スタート時の気温は25度、湿度は76パーセント。大野も他の選手と同じように汗まみれになり、ユニフォームはぐっしょりと濡れていたが、レースを終えた後の表情は誰よりも晴れやかだった。

「うれしいですね。今までしんどい練習に耐えてきましたし、苦しい時期もありました。我慢して継続してきたから、たまたま『組1着』の結果が出たんだと思います」

大東文化大の出走メンバーで、唯一の4年生。最上級生としての自覚を持って走っていた。

「後輩ばかりには頼っていられないです。自分が引っ張っていかないといけない」

指導体制が目まぐるしく変わるなか、コツコツと努力を続けてきた自負がある。
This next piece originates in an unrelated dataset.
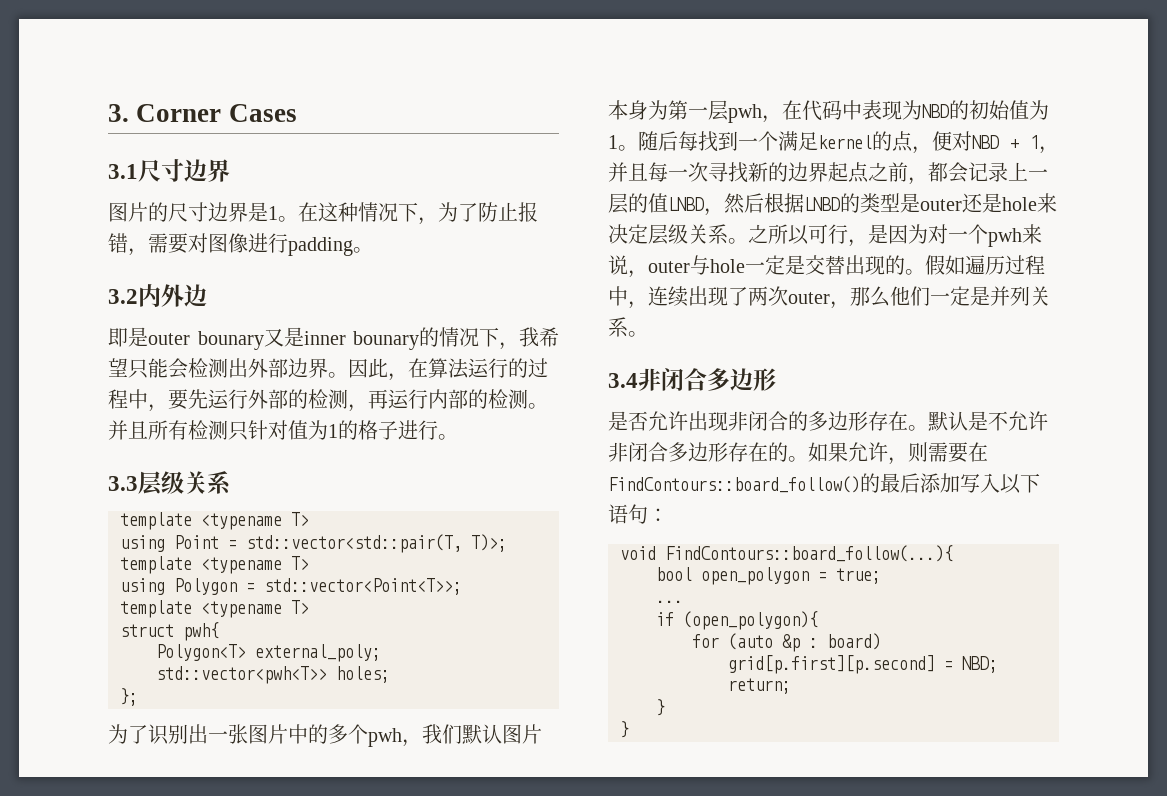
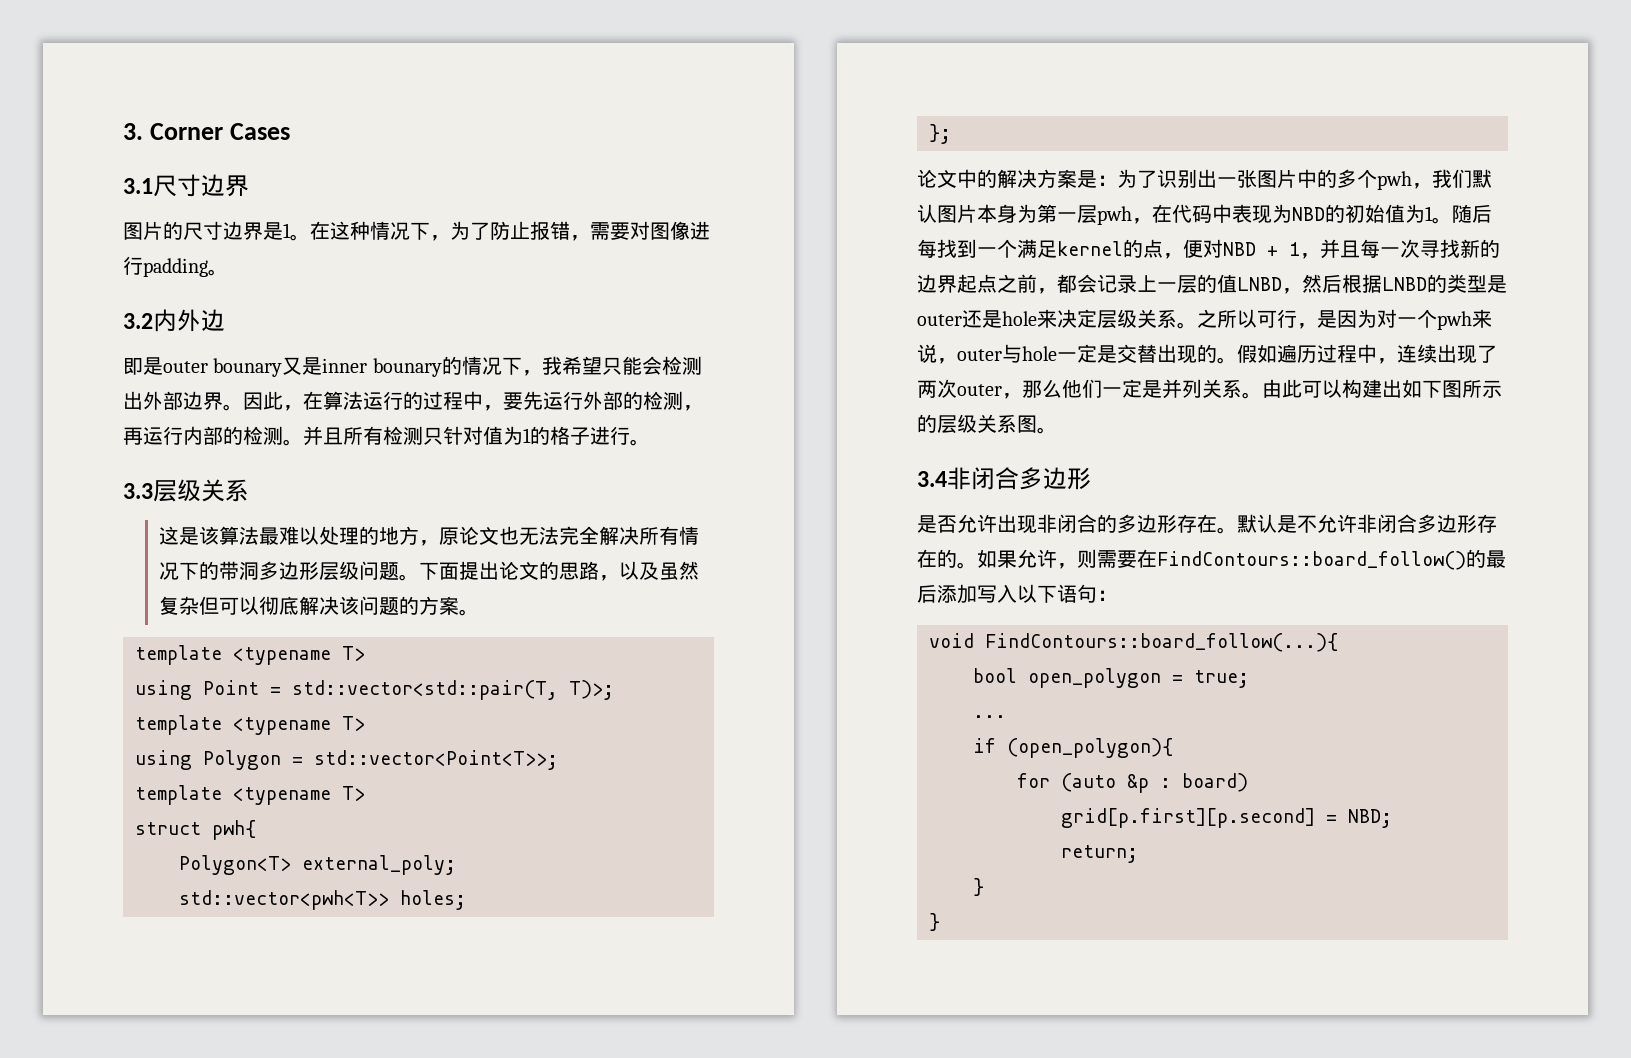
(231, 483) none -> [158,526,699,546] [158,561,699,581] [158,596,479,616] // 这是该算法最难以处理的地方，原论文也无法完全解决所有情况下的带洞多边形层级问题。下面提出论文的思路，以及虽然复杂但可以彻底解决该问题的方案。
(138, 697) none -> [917,169,1117,188] 论文中的解决方案是：
(648, 334) none -> [1262,379,1502,398] [917,414,1057,434] 由此可以构建出如下图所示的层级关系图。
奈良修監督、馬場周太監督、そして今年の4月から指揮を執る真名子圭監督のもと、陸上の知識だけではなく、練習に取り組む姿勢など多くのことを学んできたという。

「僕は自分に合った練習ができていると思います」

今年1月には関東学生連合のメンバーとして、箱根駅伝に初めて出場。8区で出走し、区間13位相当の結果を残した。他大学のエースたちと過ごした時間も、何物にも代えがたい経験になっている。4年目を迎えた今季、駅伝に懸ける思いは強い。

「団結して、チームとして結果を出したいです」

まずは出場を決めた11月の伊勢路(全日本大学駅伝)。伝統のタスキを初めてつなぐことに思いをはせる。4連覇を含む通算7度の優勝を誇る名門の看板を背負い、復活をアピールするつもりだ。